#### Work instructions:
Please answer these questions from the Dreamcatcher passage below:
(a) What did the writer come away from?
(b) What does the writer believe more strongly will save humanity?
(c) What two things made up the day?

#### Quoted passage:
=-=-=

I came away from Dreamcatcher
believing more strongly that recognizing the human will be the saviour of
humanity.
This was a day of
inspirational films and insightful, inspiring conversations that I am grateful
to have witnessed. More of this sort of thing.

=-=-=

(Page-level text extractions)
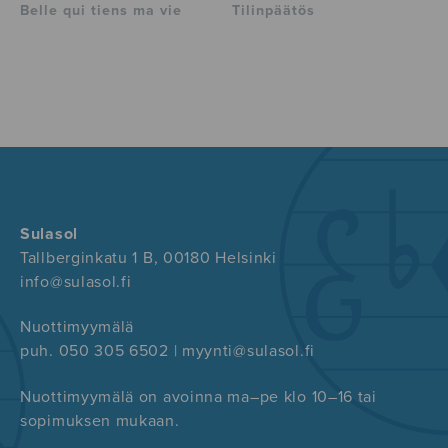
Belle qui tiens ma vie
Tilinpäätös
Sulasol
Tallberginkatu 1 B, 00180 Helsinki
info@sulasol.fi
Nuottimyymälä
puh. 050 305 6502 | myynti@sulasol.fi
Nuottimyymälä on avoinna ma–pe klo 10–16 tai
sopimuksen mukaan.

=-=-=

#### Reply to the exercise:
(a) Dreamcatcher.
(b) Recognizing the human.
(c) Inspirational films and insightful, inspiring conversations.